Mais l’histoire ne s’arrête pas là évidemment. Nous avons toujours des progrès à faire, à la fois en Europe et hors d’Europe. Parce que comme on dit de Janus nous avons deux faces. Nous sommes la chaînes préférées des Européens et nous somme le visage de l’Europe dans le reste du monde.

Alors en Europe proprement dit nos ambitions sont d’améliorée la couverture des affaires européennes, grâce au bureau de Bruxelles dont vous avez parlé, avec des émissions qu’on a lancé en début d’année que vous connaissez : The Network et U Talk, les deux principales présentées par Chris Burns et Alex Taylor.

On espère aussi développer des langues européennes supplémentaires. Aujourd’hui on a dix langues. On a les grandes langues de l’Europe de l’ouest avec français, anglais, allemand, italien, espagnol et portugais.

Il nous manque des langues de l’Europe de l’Est comme le polonais donc on vient de démarrer un service limité. On espère pouvoir démarrer un service complet à la fin de l’année et pourquoi pas d’autres langues européennes ?

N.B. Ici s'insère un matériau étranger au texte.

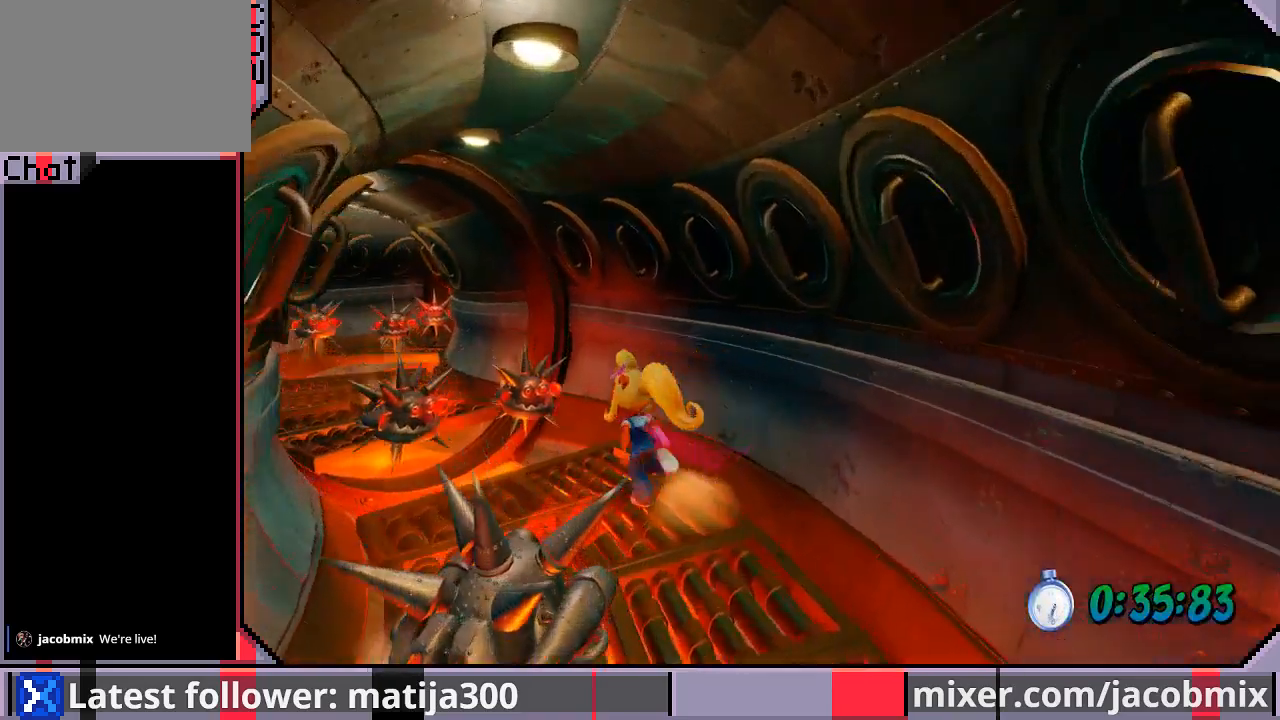
{"buttons": ["DPAD_UP", "DPAD_LEFT"], "left_stick": "center", "right_stick": "center", "events": [[33, "R1", "down"], [167, "CROSS", "down"], [367, "CROSS", "up"], [367, "R1", "up"]]}
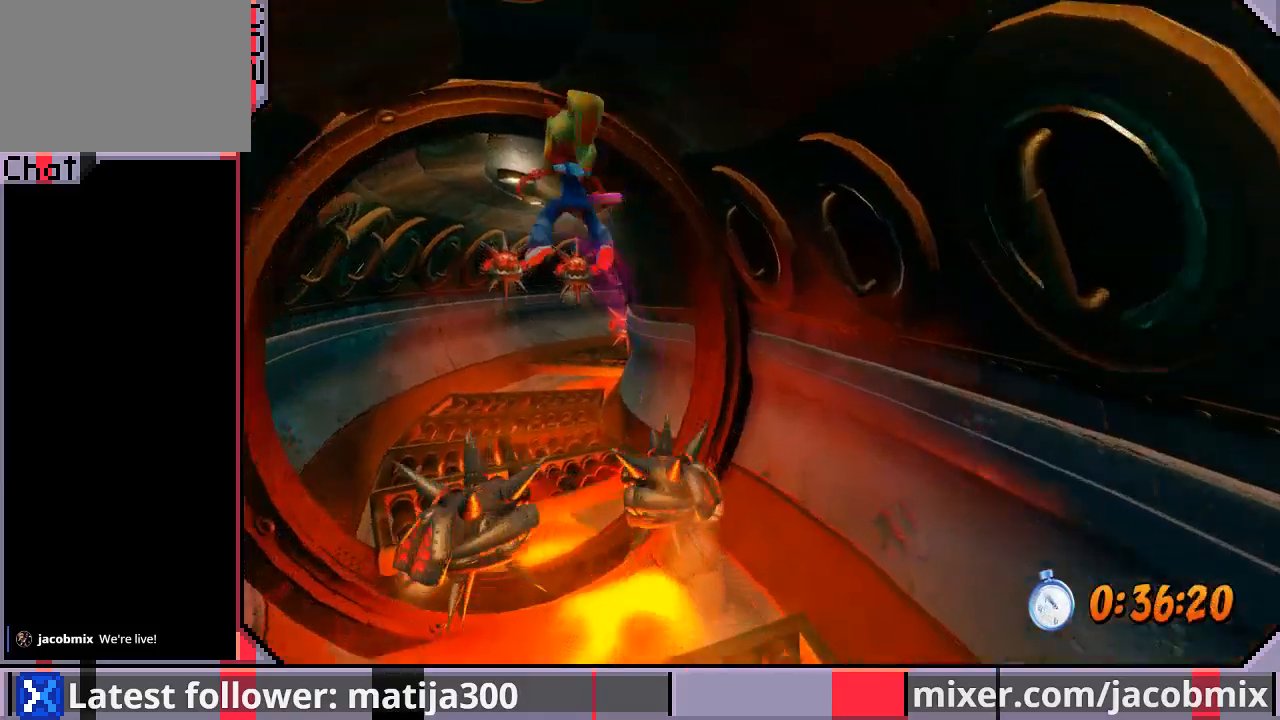
{"buttons": ["DPAD_UP"], "left_stick": "center", "right_stick": "center", "events": [[100, "DPAD_LEFT", "up"], [300, "DPAD_LEFT", "down"], [433, "DPAD_LEFT", "up"]]}
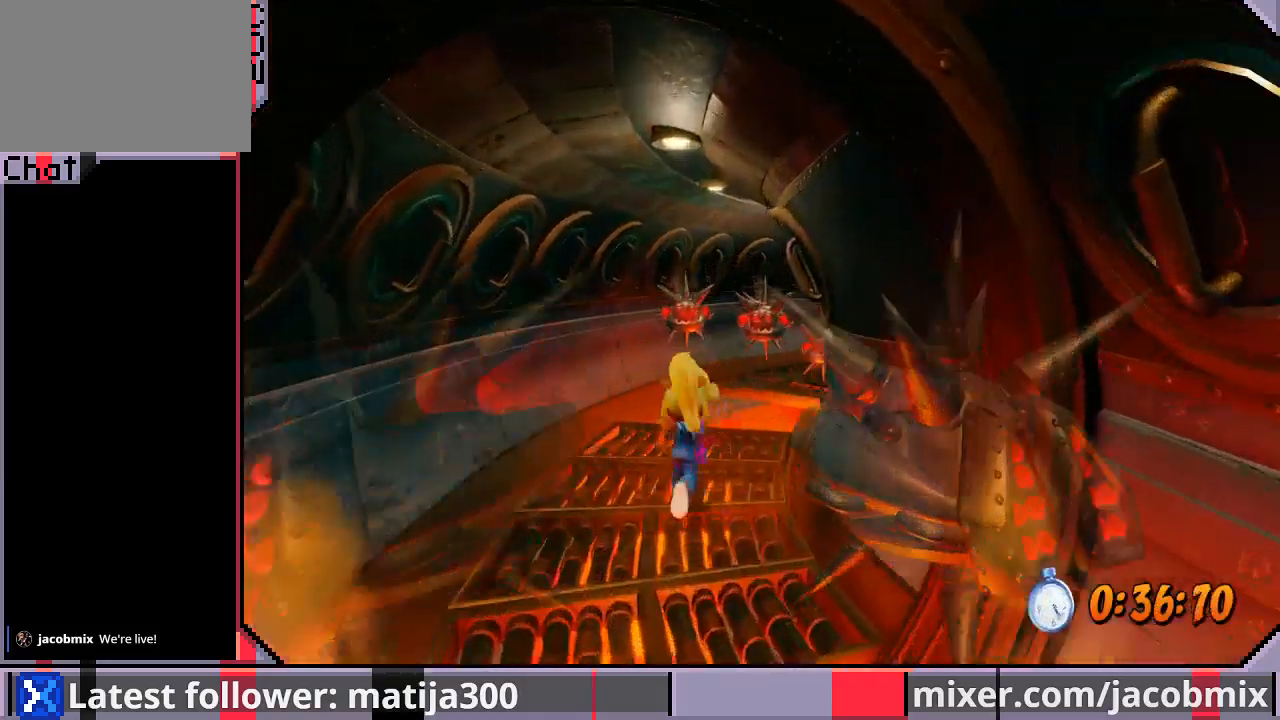
{"buttons": ["CROSS", "R1", "DPAD_UP", "DPAD_RIGHT"], "left_stick": "center", "right_stick": "center", "events": [[100, "R1", "down"], [300, "CROSS", "down"], [467, "DPAD_RIGHT", "down"]]}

Et puis hors d’Europe on se développe. Aujourd’hui Euronews atteint 350 millions de foyers dans le monde, ça fait 1,4 milliards de personnes, 20% de la population mondiale. Avec ces dix langues Euronews peut être compris par 50% de la population mondiale, plus de 3 milliards de personnes.

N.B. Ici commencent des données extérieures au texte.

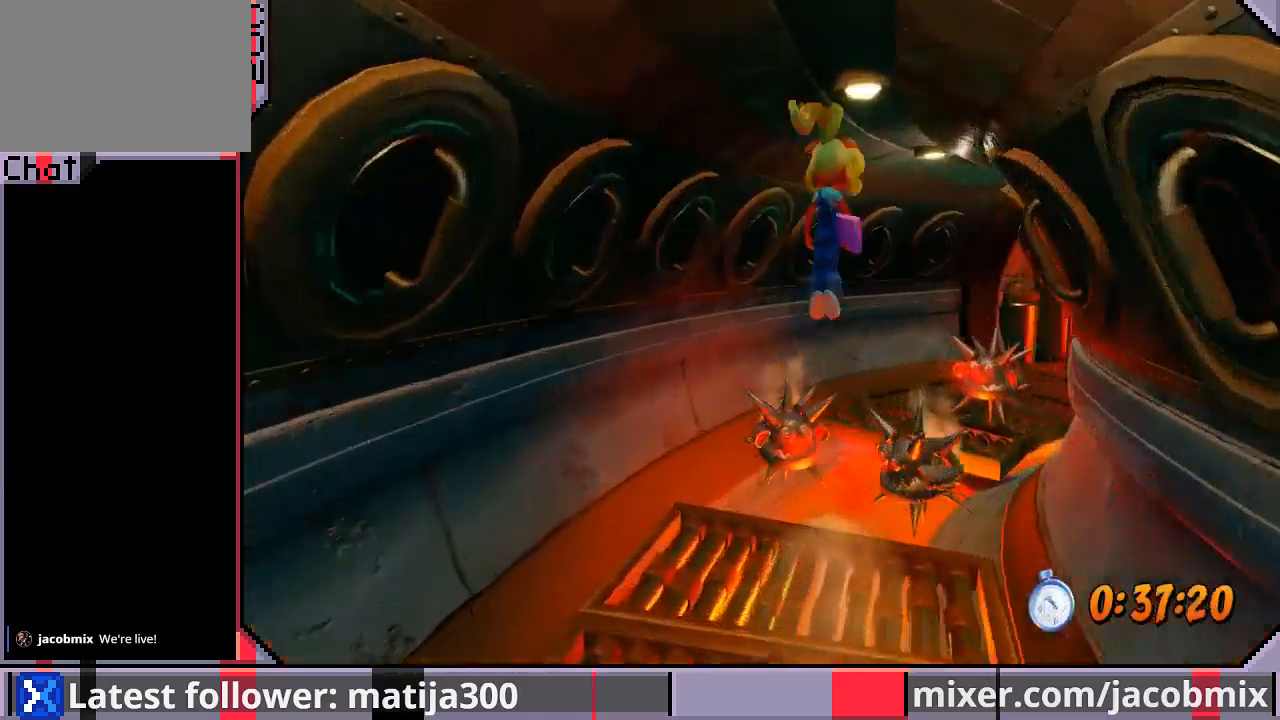
{"buttons": ["CROSS", "DPAD_UP"], "left_stick": "center", "right_stick": "center", "events": [[33, "R1", "up"], [67, "DPAD_RIGHT", "up"], [233, "DPAD_RIGHT", "down"], [367, "DPAD_RIGHT", "up"]]}
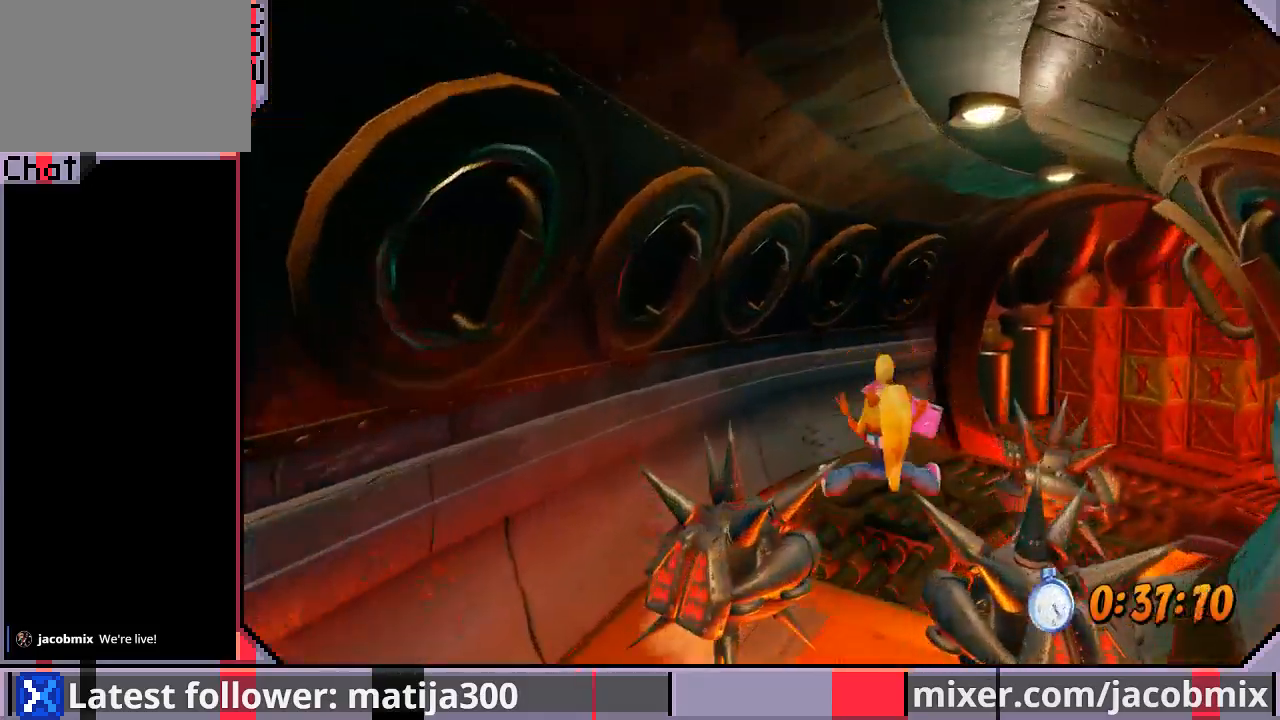
{"buttons": ["CROSS", "DPAD_UP", "DPAD_RIGHT"], "left_stick": "center", "right_stick": "center", "events": [[200, "DPAD_RIGHT", "down"]]}
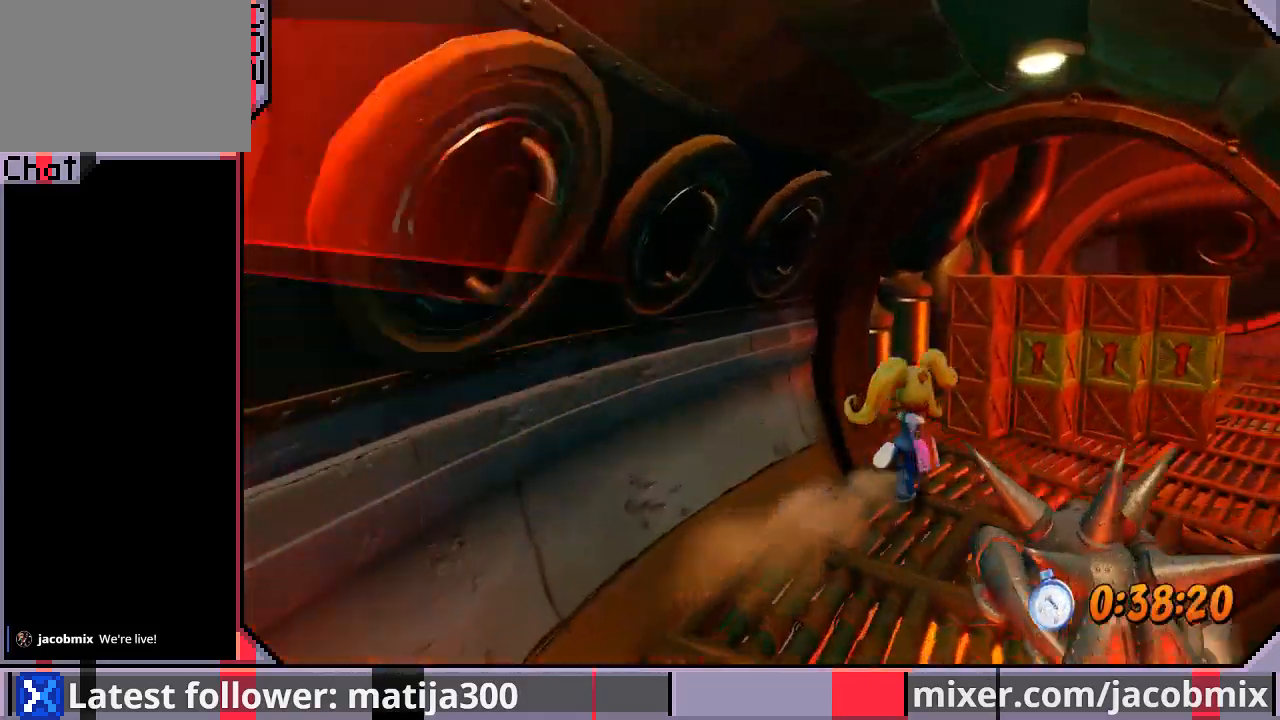
{"buttons": ["CROSS", "DPAD_UP"], "left_stick": "center", "right_stick": "center", "events": [[200, "DPAD_RIGHT", "up"], [233, "DPAD_RIGHT", "down"], [400, "DPAD_RIGHT", "up"]]}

Notre objectif c’est d’aller de 20% à 50% de pénétration dans le monde, soit en utilisant des moyens classiques c’est-à-dire câble, satellite, ADSL, soit les nouveaux médias. Les nouveaux médias sont un facteur de pénétration très important. En fait c’est tout ce qui est basé sur internet. Que ce soit fixe, internet,  la télé connectée, les mobiles ou les tablettes.

Donc on commence à contracter avec les fabricants de télés connectées, les fabricants de tablettes, avec l’idée d’être partout, d’être disponible partout dans le monde.

Evidemment vous avez fait des choix linguistiques stratégiques : Pourquoi avoir privilégié langues étrangères comme l’arabe et le turc, plutôt que des langues européennes alors que les citoyens européens ont du mal a comprendre l’Europe ?

D’abord, “l’Europe” de référence d’Euronews ce n’est pas l’Union européenne c’est l’UER. C’est-à-dire Euronews a été créé dans le cadre de l’UER. L’UER c’est 54 radios-diffuseurs publiques dans 54 pays différents qui vont de l’Atlantique au Pacifique puisque la Russie en fait partie. De la Laponie au Sahara puisque tous les pays méditerranéens en font partie.

Donc notre Europe est plus vaste que l’Union européenne. Et donc c’est pour ça que nous avons parmi les actionnaires importants les Russes, les Turcs, les Marocains. Et c’est pour ça que nous avons lancé le russe, le turc, l’arabe et le persan, qui sont les quatre langues non-européennes d’Euronews.

D’une certaine manière nous intégrons dans notre raisonnement non seulement l’Union européenne mais aussi la politique de voisinage, vers l’est et vers le sud.

On peut donc dire qu’on a anticipé l’Union européenne telle qu’elle se voit elle-même, telle qu’elle envisage son futur. Pour nous c’est important d’être Européens mais aussi ouvert vers l’Europe élargie et pourquoi pas le reste du monde. A l’avenir les langues qu’on créera seront moitié-moitié européennes et non. On peut sortir aussi de l’Europe au sens large. On peut aller vers l’Asie, il nous manque les langues asiatiques, il nous manque le chinois, le japonais, le coréen, le hindi et les langues africaines pourquoi pas…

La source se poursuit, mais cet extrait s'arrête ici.